So how come the bones/hoofs/cartilage/etc don't get generified into the generic animal type like leather does?
The butchering reactions generate CORPSEPIECEs based on the animal they come from, not the
materials of the animal they come from. In order to generify them I'd need to be able to modify the butchering reactions, and those are hardcoded. (This would be necessary, but might not be sufficient - dealing with corpses through reactions is tricky business.)
The reason meats, fat and skin aren't similarly tied to their creatures is because they're not CORPSEPIECEs - they're MEATs and GLOBs.
IIRC, with the exception of the megabeasts & [INTELLIGENT] creatures, products
made of bones, hooves, & teeth should be generic.
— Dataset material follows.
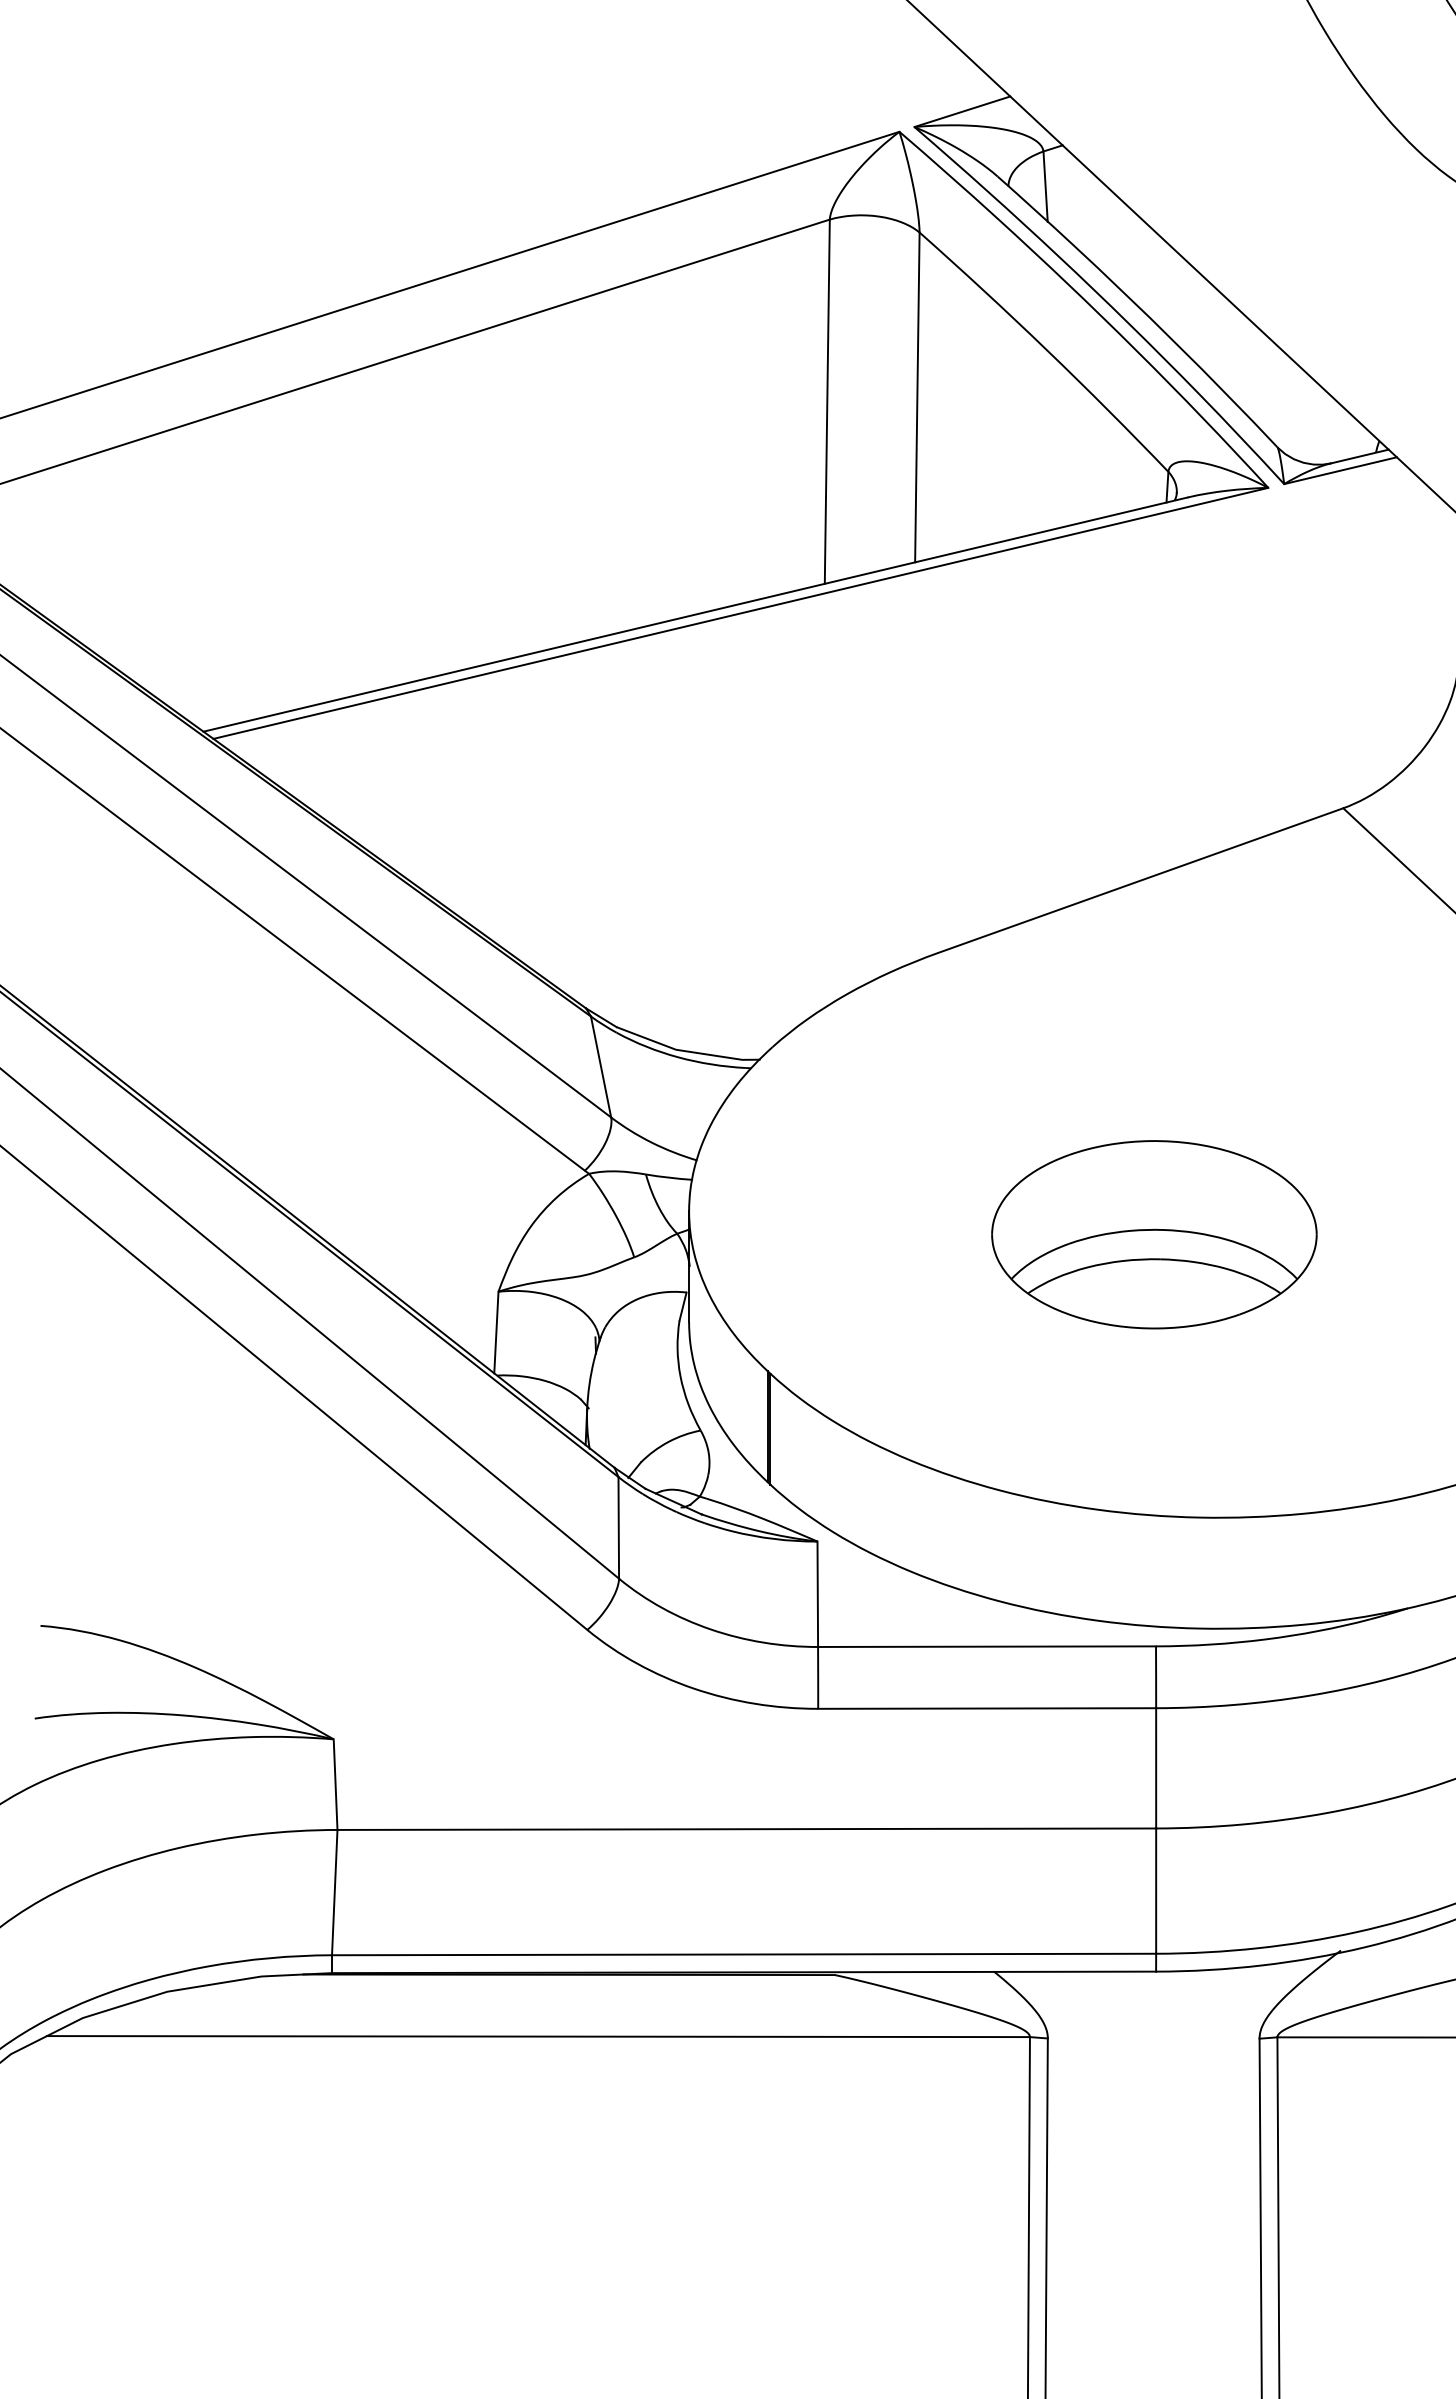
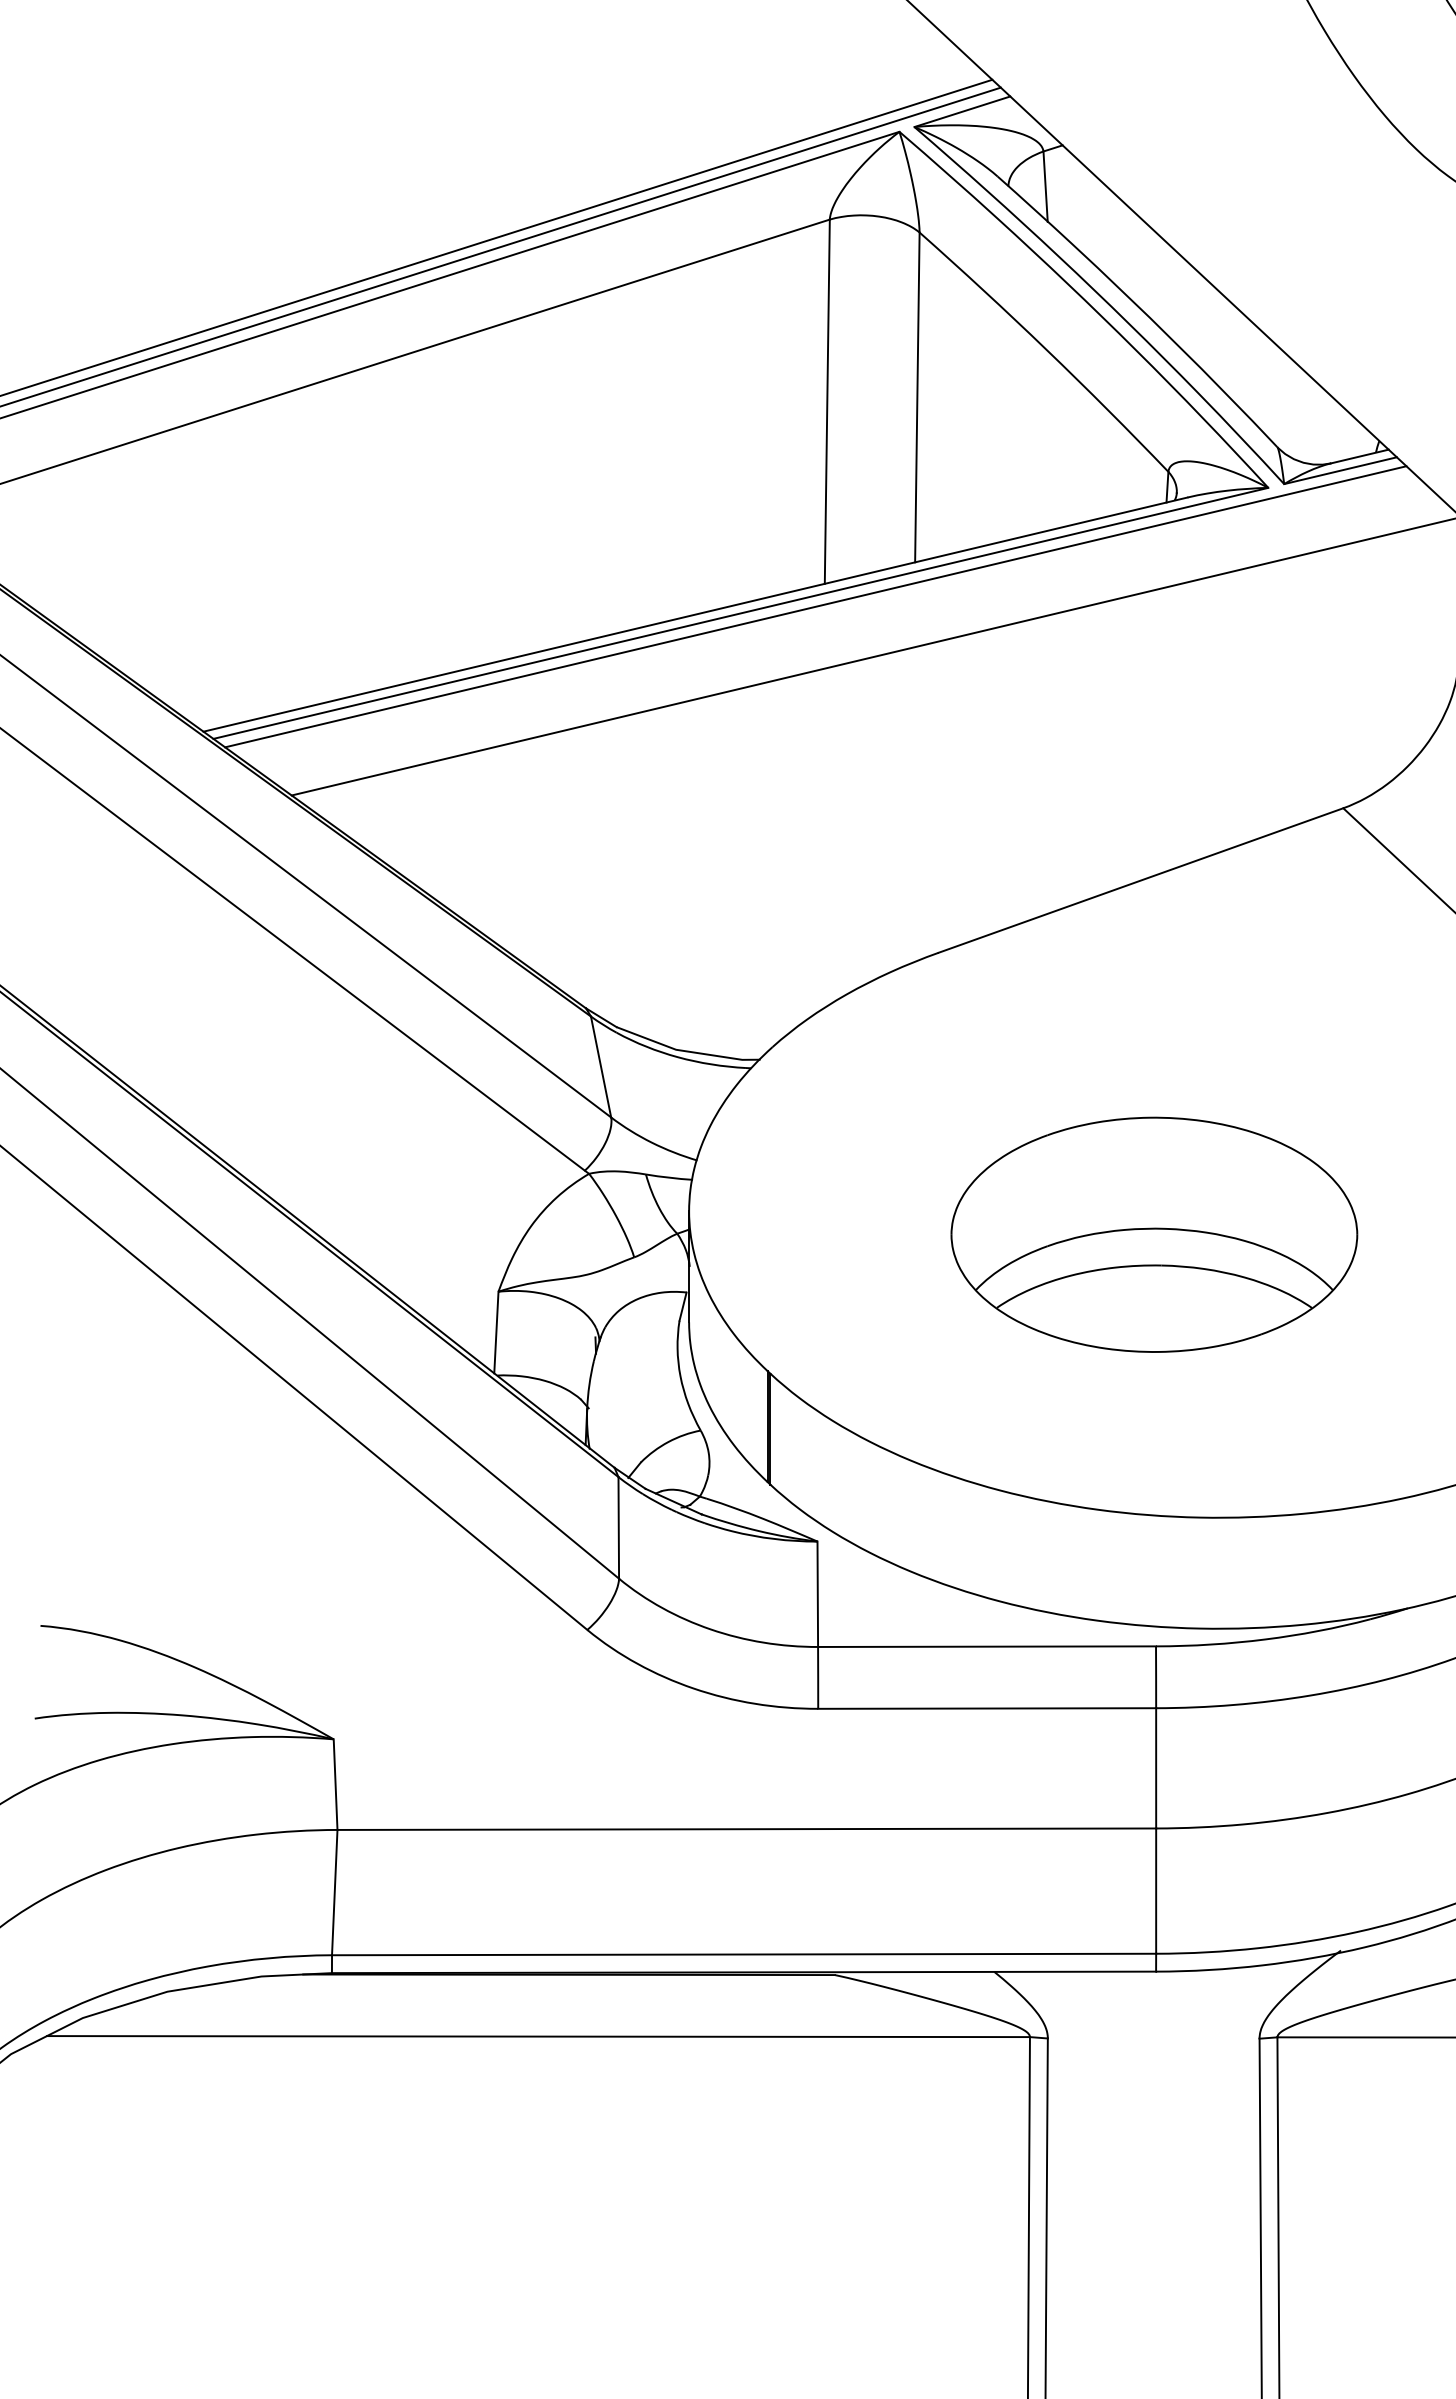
line at (497, 237): none -> present
line at (501, 246): none -> present
line at (815, 606): none -> present
line at (871, 657): none -> present
part at (1154, 1234) size: 327x190 px -> 409x237 px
Warning: rambling follows.
It would be possible to
somewhat generify body parts by creating dummy animals for each different
category of animal, where the categories are an intersection of average size and what sorts of products they're supposed to produce. For example I could make a generic woolbeast, and make every wooly animal drop a woolbeast corpse instead of its own corpse. However, this has the strong drawback that a newborn lamb would drop a corpse with the same amount of meat, bones & wool as a full-grown ram. This could be worked around with child castes and timed transformation syndromes, but this would require at least 2 new castes, interactions, and syndromes per creature, and I don't think it would be worth it in either development time or performance enhancement. Hell, it might actually
reduce performance, as critters tend to spam interactions, and there would be a bunch of ticking syndromes to track.